### Stored data entries
============================================================

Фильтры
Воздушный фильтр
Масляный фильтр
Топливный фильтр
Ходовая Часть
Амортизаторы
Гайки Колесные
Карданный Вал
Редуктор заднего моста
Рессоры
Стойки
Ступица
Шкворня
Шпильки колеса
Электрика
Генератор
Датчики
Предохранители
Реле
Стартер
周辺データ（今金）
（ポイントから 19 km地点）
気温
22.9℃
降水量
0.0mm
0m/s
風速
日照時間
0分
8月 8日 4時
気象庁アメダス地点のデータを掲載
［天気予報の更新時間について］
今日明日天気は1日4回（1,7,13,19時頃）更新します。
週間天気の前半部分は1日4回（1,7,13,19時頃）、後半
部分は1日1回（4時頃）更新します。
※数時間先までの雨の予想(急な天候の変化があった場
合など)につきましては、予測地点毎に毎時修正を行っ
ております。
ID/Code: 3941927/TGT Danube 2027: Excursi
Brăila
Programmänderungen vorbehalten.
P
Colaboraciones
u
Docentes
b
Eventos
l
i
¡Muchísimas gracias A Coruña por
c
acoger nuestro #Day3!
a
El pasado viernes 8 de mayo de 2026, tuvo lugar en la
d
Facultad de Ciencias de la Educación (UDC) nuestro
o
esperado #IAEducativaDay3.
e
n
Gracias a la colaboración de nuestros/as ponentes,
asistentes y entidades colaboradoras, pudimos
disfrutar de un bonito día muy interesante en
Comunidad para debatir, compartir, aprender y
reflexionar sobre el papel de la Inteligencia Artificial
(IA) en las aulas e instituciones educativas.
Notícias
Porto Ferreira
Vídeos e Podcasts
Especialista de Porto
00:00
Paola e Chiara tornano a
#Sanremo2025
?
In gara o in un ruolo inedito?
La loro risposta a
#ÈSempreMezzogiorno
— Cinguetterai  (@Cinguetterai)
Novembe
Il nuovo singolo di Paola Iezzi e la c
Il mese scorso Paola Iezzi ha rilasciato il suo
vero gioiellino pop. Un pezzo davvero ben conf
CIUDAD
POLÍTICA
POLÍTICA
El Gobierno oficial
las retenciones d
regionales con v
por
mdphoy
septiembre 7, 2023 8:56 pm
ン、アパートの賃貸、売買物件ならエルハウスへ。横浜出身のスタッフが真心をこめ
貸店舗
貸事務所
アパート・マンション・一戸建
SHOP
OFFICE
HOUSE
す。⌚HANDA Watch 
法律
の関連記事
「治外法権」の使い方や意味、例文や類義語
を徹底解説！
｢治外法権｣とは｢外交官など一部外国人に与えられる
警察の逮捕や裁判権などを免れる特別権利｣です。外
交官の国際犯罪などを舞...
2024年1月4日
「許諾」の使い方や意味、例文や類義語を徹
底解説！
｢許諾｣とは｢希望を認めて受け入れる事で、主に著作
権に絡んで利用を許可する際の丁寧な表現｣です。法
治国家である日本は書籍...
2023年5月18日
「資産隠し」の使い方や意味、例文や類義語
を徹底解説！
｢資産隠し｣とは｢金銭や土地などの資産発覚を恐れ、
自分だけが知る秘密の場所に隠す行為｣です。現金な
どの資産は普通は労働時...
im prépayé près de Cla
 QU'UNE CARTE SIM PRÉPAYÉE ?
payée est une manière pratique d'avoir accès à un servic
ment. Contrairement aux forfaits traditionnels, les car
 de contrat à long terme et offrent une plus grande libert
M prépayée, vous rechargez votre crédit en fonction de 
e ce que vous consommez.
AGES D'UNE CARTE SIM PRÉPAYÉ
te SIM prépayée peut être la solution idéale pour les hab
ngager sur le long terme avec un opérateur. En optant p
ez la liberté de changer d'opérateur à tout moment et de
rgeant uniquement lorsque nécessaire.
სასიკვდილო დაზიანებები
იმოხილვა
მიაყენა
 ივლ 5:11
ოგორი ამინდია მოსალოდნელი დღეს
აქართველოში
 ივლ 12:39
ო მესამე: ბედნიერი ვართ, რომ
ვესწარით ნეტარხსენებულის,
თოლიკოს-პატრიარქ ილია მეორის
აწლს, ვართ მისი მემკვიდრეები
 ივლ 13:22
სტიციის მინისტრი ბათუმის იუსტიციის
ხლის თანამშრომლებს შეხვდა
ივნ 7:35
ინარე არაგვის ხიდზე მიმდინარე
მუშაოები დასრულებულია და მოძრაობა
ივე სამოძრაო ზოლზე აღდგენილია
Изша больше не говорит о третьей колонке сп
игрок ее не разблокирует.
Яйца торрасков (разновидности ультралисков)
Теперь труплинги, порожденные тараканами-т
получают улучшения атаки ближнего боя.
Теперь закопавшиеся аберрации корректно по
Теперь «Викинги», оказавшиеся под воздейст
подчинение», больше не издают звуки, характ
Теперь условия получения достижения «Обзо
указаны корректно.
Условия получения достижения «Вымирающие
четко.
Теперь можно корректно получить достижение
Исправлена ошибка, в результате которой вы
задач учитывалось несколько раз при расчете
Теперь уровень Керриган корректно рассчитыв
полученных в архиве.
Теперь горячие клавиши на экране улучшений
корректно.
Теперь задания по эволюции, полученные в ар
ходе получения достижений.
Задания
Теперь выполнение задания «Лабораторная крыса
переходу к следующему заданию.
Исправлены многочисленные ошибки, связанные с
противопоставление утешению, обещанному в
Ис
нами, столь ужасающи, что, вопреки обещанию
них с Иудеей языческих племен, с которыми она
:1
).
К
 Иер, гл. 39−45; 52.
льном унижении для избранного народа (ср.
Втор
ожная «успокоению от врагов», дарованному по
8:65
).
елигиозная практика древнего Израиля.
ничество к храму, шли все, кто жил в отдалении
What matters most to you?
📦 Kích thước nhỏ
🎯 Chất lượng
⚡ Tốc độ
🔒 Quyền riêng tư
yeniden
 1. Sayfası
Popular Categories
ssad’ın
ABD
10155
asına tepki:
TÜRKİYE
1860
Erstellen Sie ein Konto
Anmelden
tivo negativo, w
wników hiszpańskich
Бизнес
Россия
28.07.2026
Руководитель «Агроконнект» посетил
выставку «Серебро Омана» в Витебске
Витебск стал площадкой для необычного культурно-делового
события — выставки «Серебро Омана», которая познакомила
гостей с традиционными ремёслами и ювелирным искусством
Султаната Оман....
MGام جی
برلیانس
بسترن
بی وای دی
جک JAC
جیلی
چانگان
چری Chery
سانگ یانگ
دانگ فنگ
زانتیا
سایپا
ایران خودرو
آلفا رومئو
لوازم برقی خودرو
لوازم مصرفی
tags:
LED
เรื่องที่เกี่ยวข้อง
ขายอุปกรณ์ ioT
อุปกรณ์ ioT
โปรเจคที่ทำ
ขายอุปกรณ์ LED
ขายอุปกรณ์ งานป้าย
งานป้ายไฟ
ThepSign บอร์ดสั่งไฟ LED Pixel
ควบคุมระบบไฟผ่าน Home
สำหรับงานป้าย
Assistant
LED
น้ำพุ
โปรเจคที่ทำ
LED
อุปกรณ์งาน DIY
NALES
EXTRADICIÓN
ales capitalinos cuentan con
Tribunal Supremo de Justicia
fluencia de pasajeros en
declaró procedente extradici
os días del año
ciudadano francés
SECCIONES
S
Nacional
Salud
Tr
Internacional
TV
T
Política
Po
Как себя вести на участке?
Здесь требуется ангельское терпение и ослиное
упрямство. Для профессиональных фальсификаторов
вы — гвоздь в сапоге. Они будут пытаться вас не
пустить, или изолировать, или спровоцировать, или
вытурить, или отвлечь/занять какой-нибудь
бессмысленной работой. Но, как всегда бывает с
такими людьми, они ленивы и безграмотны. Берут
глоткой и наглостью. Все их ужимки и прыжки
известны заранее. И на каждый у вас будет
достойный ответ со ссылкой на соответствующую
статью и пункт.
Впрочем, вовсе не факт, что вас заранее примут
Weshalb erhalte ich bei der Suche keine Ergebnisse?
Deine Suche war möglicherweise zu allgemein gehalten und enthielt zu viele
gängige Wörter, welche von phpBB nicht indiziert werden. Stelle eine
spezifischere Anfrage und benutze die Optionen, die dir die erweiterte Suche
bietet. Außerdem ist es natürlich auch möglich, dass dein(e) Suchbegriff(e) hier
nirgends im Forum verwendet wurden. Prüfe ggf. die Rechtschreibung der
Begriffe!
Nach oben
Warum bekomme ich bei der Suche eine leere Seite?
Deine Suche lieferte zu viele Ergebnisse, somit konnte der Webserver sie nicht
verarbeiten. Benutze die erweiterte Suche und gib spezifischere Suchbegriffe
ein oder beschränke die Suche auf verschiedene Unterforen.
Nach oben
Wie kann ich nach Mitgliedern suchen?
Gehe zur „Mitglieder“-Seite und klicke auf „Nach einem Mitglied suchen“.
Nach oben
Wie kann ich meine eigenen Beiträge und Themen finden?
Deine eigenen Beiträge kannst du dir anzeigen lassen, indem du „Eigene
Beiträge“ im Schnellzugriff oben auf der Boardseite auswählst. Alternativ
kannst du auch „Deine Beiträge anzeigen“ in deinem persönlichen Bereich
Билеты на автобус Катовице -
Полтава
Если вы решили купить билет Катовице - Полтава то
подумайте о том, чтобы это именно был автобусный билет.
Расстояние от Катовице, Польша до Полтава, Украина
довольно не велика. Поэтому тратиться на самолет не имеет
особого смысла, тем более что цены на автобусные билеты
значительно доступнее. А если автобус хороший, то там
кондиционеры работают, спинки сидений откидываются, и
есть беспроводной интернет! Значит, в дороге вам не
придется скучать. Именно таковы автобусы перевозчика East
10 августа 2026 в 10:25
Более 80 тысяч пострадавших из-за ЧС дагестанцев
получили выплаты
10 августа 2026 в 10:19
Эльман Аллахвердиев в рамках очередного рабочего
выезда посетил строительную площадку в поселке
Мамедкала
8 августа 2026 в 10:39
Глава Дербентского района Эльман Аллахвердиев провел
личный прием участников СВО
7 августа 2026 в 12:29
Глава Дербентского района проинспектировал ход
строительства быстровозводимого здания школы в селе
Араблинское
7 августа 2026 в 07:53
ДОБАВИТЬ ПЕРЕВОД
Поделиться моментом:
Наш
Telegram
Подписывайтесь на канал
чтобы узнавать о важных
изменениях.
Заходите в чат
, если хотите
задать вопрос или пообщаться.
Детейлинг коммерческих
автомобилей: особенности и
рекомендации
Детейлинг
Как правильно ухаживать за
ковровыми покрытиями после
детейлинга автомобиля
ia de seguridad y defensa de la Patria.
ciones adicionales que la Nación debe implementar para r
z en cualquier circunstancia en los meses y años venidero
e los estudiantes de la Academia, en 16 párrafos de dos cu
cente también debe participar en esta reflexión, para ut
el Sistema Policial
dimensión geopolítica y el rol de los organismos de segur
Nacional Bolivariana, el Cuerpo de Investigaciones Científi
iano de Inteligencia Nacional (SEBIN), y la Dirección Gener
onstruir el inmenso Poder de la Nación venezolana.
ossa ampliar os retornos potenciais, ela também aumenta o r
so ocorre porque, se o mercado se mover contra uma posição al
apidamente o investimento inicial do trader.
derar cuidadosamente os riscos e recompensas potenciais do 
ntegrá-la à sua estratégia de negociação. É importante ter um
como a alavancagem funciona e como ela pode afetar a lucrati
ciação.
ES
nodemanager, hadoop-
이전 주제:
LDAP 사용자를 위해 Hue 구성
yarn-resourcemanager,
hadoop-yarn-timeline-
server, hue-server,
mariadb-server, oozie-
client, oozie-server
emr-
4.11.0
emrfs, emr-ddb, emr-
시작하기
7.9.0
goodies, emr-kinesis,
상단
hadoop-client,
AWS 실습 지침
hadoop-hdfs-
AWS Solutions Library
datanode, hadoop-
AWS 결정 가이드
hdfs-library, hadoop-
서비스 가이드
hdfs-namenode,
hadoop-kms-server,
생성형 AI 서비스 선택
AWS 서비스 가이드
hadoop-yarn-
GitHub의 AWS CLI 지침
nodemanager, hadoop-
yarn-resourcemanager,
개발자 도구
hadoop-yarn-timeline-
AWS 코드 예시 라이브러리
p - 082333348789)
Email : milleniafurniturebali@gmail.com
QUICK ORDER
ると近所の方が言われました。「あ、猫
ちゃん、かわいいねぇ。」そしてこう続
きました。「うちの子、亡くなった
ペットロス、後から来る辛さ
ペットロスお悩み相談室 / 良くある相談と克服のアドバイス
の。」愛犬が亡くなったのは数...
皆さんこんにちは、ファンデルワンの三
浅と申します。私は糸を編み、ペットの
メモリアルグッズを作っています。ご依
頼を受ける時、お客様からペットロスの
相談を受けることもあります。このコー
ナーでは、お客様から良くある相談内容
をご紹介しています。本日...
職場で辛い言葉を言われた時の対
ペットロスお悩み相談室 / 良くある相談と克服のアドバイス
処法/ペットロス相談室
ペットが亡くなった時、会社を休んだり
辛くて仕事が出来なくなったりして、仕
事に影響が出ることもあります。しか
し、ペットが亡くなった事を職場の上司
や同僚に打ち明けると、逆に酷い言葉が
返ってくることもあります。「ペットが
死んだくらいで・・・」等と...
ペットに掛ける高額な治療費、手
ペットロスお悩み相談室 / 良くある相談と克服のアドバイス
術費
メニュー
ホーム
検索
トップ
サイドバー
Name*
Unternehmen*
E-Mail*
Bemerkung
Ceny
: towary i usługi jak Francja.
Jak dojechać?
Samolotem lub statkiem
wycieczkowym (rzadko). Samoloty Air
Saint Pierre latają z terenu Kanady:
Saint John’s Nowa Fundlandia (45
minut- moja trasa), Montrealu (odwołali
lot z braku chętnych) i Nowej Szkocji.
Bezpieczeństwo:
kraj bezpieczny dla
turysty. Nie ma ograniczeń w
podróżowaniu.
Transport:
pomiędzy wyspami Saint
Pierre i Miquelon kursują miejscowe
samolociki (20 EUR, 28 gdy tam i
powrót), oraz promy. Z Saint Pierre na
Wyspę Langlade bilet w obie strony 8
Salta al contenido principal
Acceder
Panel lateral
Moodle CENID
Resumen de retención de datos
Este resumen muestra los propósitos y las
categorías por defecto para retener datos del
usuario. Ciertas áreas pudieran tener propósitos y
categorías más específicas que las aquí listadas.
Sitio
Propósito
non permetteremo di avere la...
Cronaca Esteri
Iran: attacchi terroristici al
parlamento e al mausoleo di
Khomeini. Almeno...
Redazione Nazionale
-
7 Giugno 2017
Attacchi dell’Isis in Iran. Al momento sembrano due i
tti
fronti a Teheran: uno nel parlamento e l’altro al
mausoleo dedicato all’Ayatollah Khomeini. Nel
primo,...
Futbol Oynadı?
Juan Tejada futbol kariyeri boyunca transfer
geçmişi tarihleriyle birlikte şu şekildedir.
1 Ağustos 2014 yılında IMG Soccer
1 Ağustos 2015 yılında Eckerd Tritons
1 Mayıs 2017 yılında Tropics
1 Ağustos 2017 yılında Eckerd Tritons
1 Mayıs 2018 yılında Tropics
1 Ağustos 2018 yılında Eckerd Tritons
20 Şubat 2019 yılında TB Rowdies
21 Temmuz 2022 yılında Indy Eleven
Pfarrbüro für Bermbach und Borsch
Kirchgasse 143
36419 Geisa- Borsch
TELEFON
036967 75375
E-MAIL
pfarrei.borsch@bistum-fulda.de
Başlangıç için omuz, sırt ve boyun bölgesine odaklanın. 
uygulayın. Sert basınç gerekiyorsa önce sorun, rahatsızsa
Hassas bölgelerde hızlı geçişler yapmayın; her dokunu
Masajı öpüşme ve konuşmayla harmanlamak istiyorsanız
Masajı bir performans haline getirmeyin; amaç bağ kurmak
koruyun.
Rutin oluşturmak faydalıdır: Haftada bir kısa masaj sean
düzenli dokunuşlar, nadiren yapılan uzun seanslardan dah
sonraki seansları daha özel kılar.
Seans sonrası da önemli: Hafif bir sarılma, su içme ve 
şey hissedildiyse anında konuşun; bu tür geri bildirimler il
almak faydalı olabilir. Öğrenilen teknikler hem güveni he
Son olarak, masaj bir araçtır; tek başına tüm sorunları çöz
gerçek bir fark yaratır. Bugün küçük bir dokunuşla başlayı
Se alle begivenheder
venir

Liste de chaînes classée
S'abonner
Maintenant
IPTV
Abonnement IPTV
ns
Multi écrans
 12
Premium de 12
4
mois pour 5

============================================================

### Exercise goal
Copy all lines of the records that have the string "pour" in them.

### Answer to the exercise
te SIM prépayée peut être la solution idéale pour les hab
mois pour 5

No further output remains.